Directions: Write out every line of the data below, reproducing each one word for word and character for character.

Rows from a dataset
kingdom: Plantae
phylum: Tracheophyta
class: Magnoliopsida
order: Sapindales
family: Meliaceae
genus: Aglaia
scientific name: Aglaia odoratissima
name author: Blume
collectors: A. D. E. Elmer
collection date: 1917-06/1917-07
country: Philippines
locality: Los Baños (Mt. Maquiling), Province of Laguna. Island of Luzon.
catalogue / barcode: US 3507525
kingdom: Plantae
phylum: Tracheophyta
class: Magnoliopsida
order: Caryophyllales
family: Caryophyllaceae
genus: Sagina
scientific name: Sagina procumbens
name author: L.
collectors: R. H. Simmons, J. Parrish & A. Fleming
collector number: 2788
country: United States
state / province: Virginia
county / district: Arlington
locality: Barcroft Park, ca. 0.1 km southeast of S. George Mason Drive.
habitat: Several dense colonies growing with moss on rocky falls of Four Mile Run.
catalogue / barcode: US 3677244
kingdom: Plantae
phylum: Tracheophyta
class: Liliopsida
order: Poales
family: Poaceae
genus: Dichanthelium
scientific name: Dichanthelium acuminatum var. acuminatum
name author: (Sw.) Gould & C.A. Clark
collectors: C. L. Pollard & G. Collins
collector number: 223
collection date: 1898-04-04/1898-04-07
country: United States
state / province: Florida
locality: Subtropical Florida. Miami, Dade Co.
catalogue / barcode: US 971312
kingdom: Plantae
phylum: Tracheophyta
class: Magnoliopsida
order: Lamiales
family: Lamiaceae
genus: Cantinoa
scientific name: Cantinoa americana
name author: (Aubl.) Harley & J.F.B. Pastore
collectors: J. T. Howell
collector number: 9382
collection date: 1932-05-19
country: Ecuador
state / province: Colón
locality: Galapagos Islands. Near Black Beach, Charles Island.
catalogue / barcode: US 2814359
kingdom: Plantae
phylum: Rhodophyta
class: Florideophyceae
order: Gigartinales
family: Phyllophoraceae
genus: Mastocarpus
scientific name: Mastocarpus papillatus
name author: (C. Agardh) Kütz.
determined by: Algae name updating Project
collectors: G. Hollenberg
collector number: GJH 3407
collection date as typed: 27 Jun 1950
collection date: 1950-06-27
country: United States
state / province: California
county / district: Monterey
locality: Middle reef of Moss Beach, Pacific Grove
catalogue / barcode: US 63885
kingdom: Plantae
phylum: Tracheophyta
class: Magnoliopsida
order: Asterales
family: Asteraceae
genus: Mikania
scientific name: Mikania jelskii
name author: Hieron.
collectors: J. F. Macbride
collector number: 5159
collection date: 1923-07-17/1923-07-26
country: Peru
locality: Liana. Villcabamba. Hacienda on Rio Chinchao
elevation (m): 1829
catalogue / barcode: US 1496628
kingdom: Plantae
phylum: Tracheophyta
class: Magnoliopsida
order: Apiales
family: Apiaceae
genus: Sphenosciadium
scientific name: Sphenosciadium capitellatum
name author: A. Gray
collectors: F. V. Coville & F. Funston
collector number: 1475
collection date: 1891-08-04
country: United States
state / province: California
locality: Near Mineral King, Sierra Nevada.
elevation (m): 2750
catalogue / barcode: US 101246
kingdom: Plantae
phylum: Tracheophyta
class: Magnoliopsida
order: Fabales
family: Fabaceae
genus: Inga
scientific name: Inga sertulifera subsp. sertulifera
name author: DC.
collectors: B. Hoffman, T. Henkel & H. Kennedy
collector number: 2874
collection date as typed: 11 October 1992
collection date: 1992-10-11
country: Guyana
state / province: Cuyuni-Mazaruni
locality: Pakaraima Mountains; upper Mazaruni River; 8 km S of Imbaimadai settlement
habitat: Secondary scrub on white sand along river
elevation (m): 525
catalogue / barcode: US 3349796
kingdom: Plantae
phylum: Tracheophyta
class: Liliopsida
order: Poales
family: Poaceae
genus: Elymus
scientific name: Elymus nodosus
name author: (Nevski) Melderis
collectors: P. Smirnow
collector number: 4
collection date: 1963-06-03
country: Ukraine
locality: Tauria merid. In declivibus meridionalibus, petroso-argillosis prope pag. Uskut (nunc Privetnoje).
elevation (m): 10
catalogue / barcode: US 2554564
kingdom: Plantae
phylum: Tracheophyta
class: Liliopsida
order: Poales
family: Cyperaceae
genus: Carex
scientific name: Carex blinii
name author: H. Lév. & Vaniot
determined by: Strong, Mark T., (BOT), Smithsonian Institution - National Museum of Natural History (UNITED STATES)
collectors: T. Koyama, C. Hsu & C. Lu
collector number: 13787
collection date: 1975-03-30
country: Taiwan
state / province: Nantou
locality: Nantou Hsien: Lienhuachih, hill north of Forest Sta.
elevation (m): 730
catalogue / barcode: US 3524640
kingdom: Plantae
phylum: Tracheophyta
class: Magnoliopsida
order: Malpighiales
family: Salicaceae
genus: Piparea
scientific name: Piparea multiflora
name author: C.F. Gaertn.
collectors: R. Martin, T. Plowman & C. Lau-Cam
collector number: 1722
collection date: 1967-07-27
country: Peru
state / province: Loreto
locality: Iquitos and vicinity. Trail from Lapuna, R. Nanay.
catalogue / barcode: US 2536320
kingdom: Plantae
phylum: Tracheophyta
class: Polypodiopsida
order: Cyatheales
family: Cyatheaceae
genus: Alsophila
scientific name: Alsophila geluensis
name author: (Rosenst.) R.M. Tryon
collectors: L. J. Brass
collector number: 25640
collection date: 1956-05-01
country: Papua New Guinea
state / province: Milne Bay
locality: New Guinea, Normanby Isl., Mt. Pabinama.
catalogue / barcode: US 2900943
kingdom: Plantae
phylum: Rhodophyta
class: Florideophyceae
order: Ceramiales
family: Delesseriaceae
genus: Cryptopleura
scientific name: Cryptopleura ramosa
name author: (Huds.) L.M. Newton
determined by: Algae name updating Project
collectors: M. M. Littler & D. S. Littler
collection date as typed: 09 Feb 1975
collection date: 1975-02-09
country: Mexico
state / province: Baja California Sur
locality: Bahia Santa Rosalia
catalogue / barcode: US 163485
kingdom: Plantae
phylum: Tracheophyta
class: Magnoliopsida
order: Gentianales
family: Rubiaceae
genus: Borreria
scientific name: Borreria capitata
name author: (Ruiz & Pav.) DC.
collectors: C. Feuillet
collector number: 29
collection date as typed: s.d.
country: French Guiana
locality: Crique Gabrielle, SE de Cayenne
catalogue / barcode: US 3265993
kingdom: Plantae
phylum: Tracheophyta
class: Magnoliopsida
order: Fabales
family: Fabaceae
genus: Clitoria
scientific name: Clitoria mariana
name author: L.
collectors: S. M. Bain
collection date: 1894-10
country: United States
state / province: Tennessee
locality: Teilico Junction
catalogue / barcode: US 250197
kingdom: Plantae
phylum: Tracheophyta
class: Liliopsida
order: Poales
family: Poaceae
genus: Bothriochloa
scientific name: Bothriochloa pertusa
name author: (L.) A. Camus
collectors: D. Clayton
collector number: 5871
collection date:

Completed task:
kingdom: Plantae
phylum: Tracheophyta
class: Magnoliopsida
order: Sapindales
family: Meliaceae
genus: Aglaia
scientific name: Aglaia odoratissima
name author: Blume
collectors: A. D. E. Elmer
collection date: 1917-06/1917-07
country: Philippines
locality: Los Baños (Mt. Maquiling), Province of Laguna. Island of Luzon.
catalogue / barcode: US 3507525
kingdom: Plantae
phylum: Tracheophyta
class: Magnoliopsida
order: Caryophyllales
family: Caryophyllaceae
genus: Sagina
scientific name: Sagina procumbens
name author: L.
collectors: R. H. Simmons, J. Parrish & A. Fleming
collector number: 2788
country: United States
state / province: Virginia
county / district: Arlington
locality: Barcroft Park, ca. 0.1 km southeast of S. George Mason Drive.
habitat: Several dense colonies growing with moss on rocky falls of Four Mile Run.
catalogue / barcode: US 3677244
kingdom: Plantae
phylum: Tracheophyta
class: Liliopsida
order: Poales
family: Poaceae
genus: Dichanthelium
scientific name: Dichanthelium acuminatum var. acuminatum
name author: (Sw.) Gould & C.A. Clark
collectors: C. L. Pollard & G. Collins
collector number: 223
collection date: 1898-04-04/1898-04-07
country: United States
state / province: Florida
locality: Subtropical Florida. Miami, Dade Co.
catalogue / barcode: US 971312
kingdom: Plantae
phylum: Tracheophyta
class: Magnoliopsida
order: Lamiales
family: Lamiaceae
genus: Cantinoa
scientific name: Cantinoa americana
name author: (Aubl.) Harley & J.F.B. Pastore
collectors: J. T. Howell
collector number: 9382
collection date: 1932-05-19
country: Ecuador
state / province: Colón
locality: Galapagos Islands. Near Black Beach, Charles Island.
catalogue / barcode: US 2814359
kingdom: Plantae
phylum: Rhodophyta
class: Florideophyceae
order: Gigartinales
family: Phyllophoraceae
genus: Mastocarpus
scientific name: Mastocarpus papillatus
name author: (C. Agardh) Kütz.
determined by: Algae name updating Project
collectors: G. Hollenberg
collector number: GJH 3407
collection date as typed: 27 Jun 1950
collection date: 1950-06-27
country: United States
state / province: California
county / district: Monterey
locality: Middle reef of Moss Beach, Pacific Grove
catalogue / barcode: US 63885
kingdom: Plantae
phylum: Tracheophyta
class: Magnoliopsida
order: Asterales
family: Asteraceae
genus: Mikania
scientific name: Mikania jelskii
name author: Hieron.
collectors: J. F. Macbride
collector number: 5159
collection date: 1923-07-17/1923-07-26
country: Peru
locality: Liana. Villcabamba. Hacienda on Rio Chinchao
elevation (m): 1829
catalogue / barcode: US 1496628
kingdom: Plantae
phylum: Tracheophyta
class: Magnoliopsida
order: Apiales
family: Apiaceae
genus: Sphenosciadium
scientific name: Sphenosciadium capitellatum
name author: A. Gray
collectors: F. V. Coville & F. Funston
collector number: 1475
collection date: 1891-08-04
country: United States
state / province: California
locality: Near Mineral King, Sierra Nevada.
elevation (m): 2750
catalogue / barcode: US 101246
kingdom: Plantae
phylum: Tracheophyta
class: Magnoliopsida
order: Fabales
family: Fabaceae
genus: Inga
scientific name: Inga sertulifera subsp. sertulifera
name author: DC.
collectors: B. Hoffman, T. Henkel & H. Kennedy
collector number: 2874
collection date as typed: 11 October 1992
collection date: 1992-10-11
country: Guyana
state / province: Cuyuni-Mazaruni
locality: Pakaraima Mountains; upper Mazaruni River; 8 km S of Imbaimadai settlement
habitat: Secondary scrub on white sand along river
elevation (m): 525
catalogue / barcode: US 3349796
kingdom: Plantae
phylum: Tracheophyta
class: Liliopsida
order: Poales
family: Poaceae
genus: Elymus
scientific name: Elymus nodosus
name author: (Nevski) Melderis
collectors: P. Smirnow
collector number: 4
collection date: 1963-06-03
country: Ukraine
locality: Tauria merid. In declivibus meridionalibus, petroso-argillosis prope pag. Uskut (nunc Privetnoje).
elevation (m): 10
catalogue / barcode: US 2554564
kingdom: Plantae
phylum: Tracheophyta
class: Liliopsida
order: Poales
family: Cyperaceae
genus: Carex
scientific name: Carex blinii
name author: H. Lév. & Vaniot
determined by: Strong, Mark T., (BOT), Smithsonian Institution - National Museum of Natural History (UNITED STATES)
collectors: T. Koyama, C. Hsu & C. Lu
collector number: 13787
collection date: 1975-03-30
country: Taiwan
state / province: Nantou
locality: Nantou Hsien: Lienhuachih, hill north of Forest Sta.
elevation (m): 730
catalogue / barcode: US 3524640
kingdom: Plantae
phylum: Tracheophyta
class: Magnoliopsida
order: Malpighiales
family: Salicaceae
genus: Piparea
scientific name: Piparea multiflora
name author: C.F. Gaertn.
collectors: R. Martin, T. Plowman & C. Lau-Cam
collector number: 1722
collection date: 1967-07-27
country: Peru
state / province: Loreto
locality: Iquitos and vicinity. Trail from Lapuna, R. Nanay.
catalogue / barcode: US 2536320
kingdom: Plantae
phylum: Tracheophyta
class: Polypodiopsida
order: Cyatheales
family: Cyatheaceae
genus: Alsophila
scientific name: Alsophila geluensis
name author: (Rosenst.) R.M. Tryon
collectors: L. J. Brass
collector number: 25640
collection date: 1956-05-01
country: Papua New Guinea
state / province: Milne Bay
locality: New Guinea, Normanby Isl., Mt. Pabinama.
catalogue / barcode: US 2900943
kingdom: Plantae
phylum: Rhodophyta
class: Florideophyceae
order: Ceramiales
family: Delesseriaceae
genus: Cryptopleura
scientific name: Cryptopleura ramosa
name author: (Huds.) L.M. Newton
determined by: Algae name updating Project
collectors: M. M. Littler & D. S. Littler
collection date as typed: 09 Feb 1975
collection date: 1975-02-09
country: Mexico
state / province: Baja California Sur
locality: Bahia Santa Rosalia
catalogue / barcode: US 163485
kingdom: Plantae
phylum: Tracheophyta
class: Magnoliopsida
order: Gentianales
family: Rubiaceae
genus: Borreria
scientific name: Borreria capitata
name author: (Ruiz & Pav.) DC.
collectors: C. Feuillet
collector number: 29
collection date as typed: s.d.
country: French Guiana
locality: Crique Gabrielle, SE de Cayenne
catalogue / barcode: US 3265993
kingdom: Plantae
phylum: Tracheophyta
class: Magnoliopsida
order: Fabales
family: Fabaceae
genus: Clitoria
scientific name: Clitoria mariana
name author: L.
collectors: S. M. Bain
collection date: 1894-10
country: United States
state / province: Tennessee
locality: Teilico Junction
catalogue / barcode: US 250197
kingdom: Plantae
phylum: Tracheophyta
class: Liliopsida
order: Poales
family: Poaceae
genus: Bothriochloa
scientific name: Bothriochloa pertusa
name author: (L.) A. Camus
collectors: D. Clayton
collector number: 5871
collection date:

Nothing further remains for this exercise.